_Exercise objective_
Copy out the entries below, swapping each "Gesamtpreis" for "Endpreis" and keeping everything else the same.

::::::::::

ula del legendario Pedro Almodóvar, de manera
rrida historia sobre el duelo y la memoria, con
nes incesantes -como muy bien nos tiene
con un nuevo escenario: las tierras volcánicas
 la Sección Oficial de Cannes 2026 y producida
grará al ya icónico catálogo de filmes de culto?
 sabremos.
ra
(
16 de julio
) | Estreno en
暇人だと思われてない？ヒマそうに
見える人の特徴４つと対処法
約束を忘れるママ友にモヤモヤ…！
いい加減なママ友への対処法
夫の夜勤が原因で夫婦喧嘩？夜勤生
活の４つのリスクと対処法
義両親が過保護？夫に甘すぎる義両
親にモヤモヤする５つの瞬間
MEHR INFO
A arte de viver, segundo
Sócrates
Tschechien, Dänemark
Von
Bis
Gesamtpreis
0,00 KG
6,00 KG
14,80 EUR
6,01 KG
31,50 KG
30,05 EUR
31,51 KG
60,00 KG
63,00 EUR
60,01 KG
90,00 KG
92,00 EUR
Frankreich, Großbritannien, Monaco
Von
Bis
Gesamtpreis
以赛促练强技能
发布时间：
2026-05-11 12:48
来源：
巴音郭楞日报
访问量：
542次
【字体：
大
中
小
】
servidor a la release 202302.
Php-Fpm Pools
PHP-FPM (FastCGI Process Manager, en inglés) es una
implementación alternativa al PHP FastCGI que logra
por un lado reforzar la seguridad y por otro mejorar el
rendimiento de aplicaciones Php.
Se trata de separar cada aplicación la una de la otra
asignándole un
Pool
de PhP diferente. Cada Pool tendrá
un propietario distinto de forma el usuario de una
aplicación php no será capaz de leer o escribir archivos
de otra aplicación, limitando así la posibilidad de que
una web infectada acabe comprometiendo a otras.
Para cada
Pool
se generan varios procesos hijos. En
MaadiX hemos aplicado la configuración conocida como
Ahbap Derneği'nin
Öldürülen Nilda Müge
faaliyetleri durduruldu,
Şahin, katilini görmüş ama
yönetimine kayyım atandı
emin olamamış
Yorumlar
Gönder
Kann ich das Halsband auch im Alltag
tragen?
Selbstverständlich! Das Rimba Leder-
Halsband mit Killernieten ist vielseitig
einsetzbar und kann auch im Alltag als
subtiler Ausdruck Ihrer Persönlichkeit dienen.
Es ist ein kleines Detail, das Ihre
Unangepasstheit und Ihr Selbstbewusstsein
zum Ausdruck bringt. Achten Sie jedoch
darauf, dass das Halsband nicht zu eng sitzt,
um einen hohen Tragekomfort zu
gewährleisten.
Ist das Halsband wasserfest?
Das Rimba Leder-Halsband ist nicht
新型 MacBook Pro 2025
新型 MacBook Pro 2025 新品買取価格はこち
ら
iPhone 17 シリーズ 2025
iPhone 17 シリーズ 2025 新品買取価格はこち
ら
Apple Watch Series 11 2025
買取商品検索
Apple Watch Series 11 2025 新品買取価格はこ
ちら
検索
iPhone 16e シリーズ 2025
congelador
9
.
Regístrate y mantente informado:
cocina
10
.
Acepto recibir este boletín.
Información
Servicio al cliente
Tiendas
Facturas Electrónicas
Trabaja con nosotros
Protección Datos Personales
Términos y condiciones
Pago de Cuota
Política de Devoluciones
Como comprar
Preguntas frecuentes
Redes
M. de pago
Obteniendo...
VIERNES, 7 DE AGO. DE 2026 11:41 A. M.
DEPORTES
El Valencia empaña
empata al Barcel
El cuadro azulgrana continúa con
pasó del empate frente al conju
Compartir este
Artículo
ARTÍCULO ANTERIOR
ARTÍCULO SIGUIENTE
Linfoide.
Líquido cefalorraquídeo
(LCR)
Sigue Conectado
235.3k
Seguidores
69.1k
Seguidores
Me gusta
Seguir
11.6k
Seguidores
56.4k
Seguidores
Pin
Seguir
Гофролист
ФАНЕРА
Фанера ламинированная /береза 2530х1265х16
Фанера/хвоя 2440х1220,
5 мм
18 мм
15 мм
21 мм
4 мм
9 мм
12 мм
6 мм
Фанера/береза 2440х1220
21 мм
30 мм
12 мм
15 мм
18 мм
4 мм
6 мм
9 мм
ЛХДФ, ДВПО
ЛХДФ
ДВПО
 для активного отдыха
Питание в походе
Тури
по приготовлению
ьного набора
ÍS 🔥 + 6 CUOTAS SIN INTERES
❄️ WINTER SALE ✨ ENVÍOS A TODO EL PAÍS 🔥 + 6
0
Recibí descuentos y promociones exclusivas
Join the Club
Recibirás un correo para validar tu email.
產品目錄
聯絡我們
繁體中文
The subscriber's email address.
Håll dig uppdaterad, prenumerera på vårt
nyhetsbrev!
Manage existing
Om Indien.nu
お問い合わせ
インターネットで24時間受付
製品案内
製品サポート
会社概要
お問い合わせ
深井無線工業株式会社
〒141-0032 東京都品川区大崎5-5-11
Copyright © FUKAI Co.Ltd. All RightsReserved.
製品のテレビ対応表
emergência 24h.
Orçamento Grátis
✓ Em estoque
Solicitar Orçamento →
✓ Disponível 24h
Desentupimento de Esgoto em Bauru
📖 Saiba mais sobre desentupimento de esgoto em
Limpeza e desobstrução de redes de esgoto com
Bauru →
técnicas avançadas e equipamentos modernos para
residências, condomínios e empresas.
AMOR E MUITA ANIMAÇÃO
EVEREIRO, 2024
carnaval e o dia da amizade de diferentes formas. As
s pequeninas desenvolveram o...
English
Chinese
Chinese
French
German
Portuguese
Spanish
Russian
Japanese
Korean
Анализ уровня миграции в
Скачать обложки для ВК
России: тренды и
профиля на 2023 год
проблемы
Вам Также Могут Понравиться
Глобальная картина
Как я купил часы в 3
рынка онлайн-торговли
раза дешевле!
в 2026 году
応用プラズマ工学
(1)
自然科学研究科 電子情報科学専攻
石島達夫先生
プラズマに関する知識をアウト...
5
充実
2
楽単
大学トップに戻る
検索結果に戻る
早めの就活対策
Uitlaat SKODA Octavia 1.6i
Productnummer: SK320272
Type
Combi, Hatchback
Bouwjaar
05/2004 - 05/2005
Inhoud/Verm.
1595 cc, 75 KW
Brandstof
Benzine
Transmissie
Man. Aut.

::::::::::

_Response box_
ula del legendario Pedro Almodóvar, de manera
rrida historia sobre el duelo y la memoria, con
nes incesantes -como muy bien nos tiene
con un nuevo escenario: las tierras volcánicas
 la Sección Oficial de Cannes 2026 y producida
grará al ya icónico catálogo de filmes de culto?
 sabremos.
ra
(
16 de julio
) | Estreno en
暇人だと思われてない？ヒマそうに
見える人の特徴４つと対処法
約束を忘れるママ友にモヤモヤ…！
いい加減なママ友への対処法
夫の夜勤が原因で夫婦喧嘩？夜勤生
活の４つのリスクと対処法
義両親が過保護？夫に甘すぎる義両
親にモヤモヤする５つの瞬間
MEHR INFO
A arte de viver, segundo
Sócrates
Tschechien, Dänemark
Von
Bis
Endpreis
0,00 KG
6,00 KG
14,80 EUR
6,01 KG
31,50 KG
30,05 EUR
31,51 KG
60,00 KG
63,00 EUR
60,01 KG
90,00 KG
92,00 EUR
Frankreich, Großbritannien, Monaco
Von
Bis
Endpreis
以赛促练强技能
发布时间：
2026-05-11 12:48
来源：
巴音郭楞日报
访问量：
542次
【字体：
大
中
小
】
servidor a la release 202302.
Php-Fpm Pools
PHP-FPM (FastCGI Process Manager, en inglés) es una
implementación alternativa al PHP FastCGI que logra
por un lado reforzar la seguridad y por otro mejorar el
rendimiento de aplicaciones Php.
Se trata de separar cada aplicación la una de la otra
asignándole un
Pool
de PhP diferente. Cada Pool tendrá
un propietario distinto de forma el usuario de una
aplicación php no será capaz de leer o escribir archivos
de otra aplicación, limitando así la posibilidad de que
una web infectada acabe comprometiendo a otras.
Para cada
Pool
se generan varios procesos hijos. En
MaadiX hemos aplicado la configuración conocida como
Ahbap Derneği'nin
Öldürülen Nilda Müge
faaliyetleri durduruldu,
Şahin, katilini görmüş ama
yönetimine kayyım atandı
emin olamamış
Yorumlar
Gönder
Kann ich das Halsband auch im Alltag
tragen?
Selbstverständlich! Das Rimba Leder-
Halsband mit Killernieten ist vielseitig
einsetzbar und kann auch im Alltag als
subtiler Ausdruck Ihrer Persönlichkeit dienen.
Es ist ein kleines Detail, das Ihre
Unangepasstheit und Ihr Selbstbewusstsein
zum Ausdruck bringt. Achten Sie jedoch
darauf, dass das Halsband nicht zu eng sitzt,
um einen hohen Tragekomfort zu
gewährleisten.
Ist das Halsband wasserfest?
Das Rimba Leder-Halsband ist nicht
新型 MacBook Pro 2025
新型 MacBook Pro 2025 新品買取価格はこち
ら
iPhone 17 シリーズ 2025
iPhone 17 シリーズ 2025 新品買取価格はこち
ら
Apple Watch Series 11 2025
買取商品検索
Apple Watch Series 11 2025 新品買取価格はこ
ちら
検索
iPhone 16e シリーズ 2025
congelador
9
.
Regístrate y mantente informado:
cocina
10
.
Acepto recibir este boletín.
Información
Servicio al cliente
Tiendas
Facturas Electrónicas
Trabaja con nosotros
Protección Datos Personales
Términos y condiciones
Pago de Cuota
Política de Devoluciones
Como comprar
Preguntas frecuentes
Redes
M. de pago
Obteniendo...
VIERNES, 7 DE AGO. DE 2026 11:41 A. M.
DEPORTES
El Valencia empaña
empata al Barcel
El cuadro azulgrana continúa con
pasó del empate frente al conju
Compartir este
Artículo
ARTÍCULO ANTERIOR
ARTÍCULO SIGUIENTE
Linfoide.
Líquido cefalorraquídeo
(LCR)
Sigue Conectado
235.3k
Seguidores
69.1k
Seguidores
Me gusta
Seguir
11.6k
Seguidores
56.4k
Seguidores
Pin
Seguir
Гофролист
ФАНЕРА
Фанера ламинированная /береза 2530х1265х16
Фанера/хвоя 2440х1220,
5 мм
18 мм
15 мм
21 мм
4 мм
9 мм
12 мм
6 мм
Фанера/береза 2440х1220
21 мм
30 мм
12 мм
15 мм
18 мм
4 мм
6 мм
9 мм
ЛХДФ, ДВПО
ЛХДФ
ДВПО
 для активного отдыха
Питание в походе
Тури
по приготовлению
ьного набора
ÍS 🔥 + 6 CUOTAS SIN INTERES
❄️ WINTER SALE ✨ ENVÍOS A TODO EL PAÍS 🔥 + 6
0
Recibí descuentos y promociones exclusivas
Join the Club
Recibirás un correo para validar tu email.
產品目錄
聯絡我們
繁體中文
The subscriber's email address.
Håll dig uppdaterad, prenumerera på vårt
nyhetsbrev!
Manage existing
Om Indien.nu
お問い合わせ
インターネットで24時間受付
製品案内
製品サポート
会社概要
お問い合わせ
深井無線工業株式会社
〒141-0032 東京都品川区大崎5-5-11
Copyright © FUKAI Co.Ltd. All RightsReserved.
製品のテレビ対応表
emergência 24h.
Orçamento Grátis
✓ Em estoque
Solicitar Orçamento →
✓ Disponível 24h
Desentupimento de Esgoto em Bauru
📖 Saiba mais sobre desentupimento de esgoto em
Limpeza e desobstrução de redes de esgoto com
Bauru →
técnicas avançadas e equipamentos modernos para
residências, condomínios e empresas.
AMOR E MUITA ANIMAÇÃO
EVEREIRO, 2024
carnaval e o dia da amizade de diferentes formas. As
s pequeninas desenvolveram o...
English
Chinese
Chinese
French
German
Portuguese
Spanish
Russian
Japanese
Korean
Анализ уровня миграции в
Скачать обложки для ВК
России: тренды и
профиля на 2023 год
проблемы
Вам Также Могут Понравиться
Глобальная картина
Как я купил часы в 3
рынка онлайн-торговли
раза дешевле!
в 2026 году
応用プラズマ工学
(1)
自然科学研究科 電子情報科学専攻
石島達夫先生
プラズマに関する知識をアウト...
5
充実
2
楽単
大学トップに戻る
検索結果に戻る
早めの就活対策
Uitlaat SKODA Octavia 1.6i
Productnummer: SK320272
Type
Combi, Hatchback
Bouwjaar
05/2004 - 05/2005
Inhoud/Verm.
1595 cc, 75 KW
Brandstof
Benzine
Transmissie
Man. Aut.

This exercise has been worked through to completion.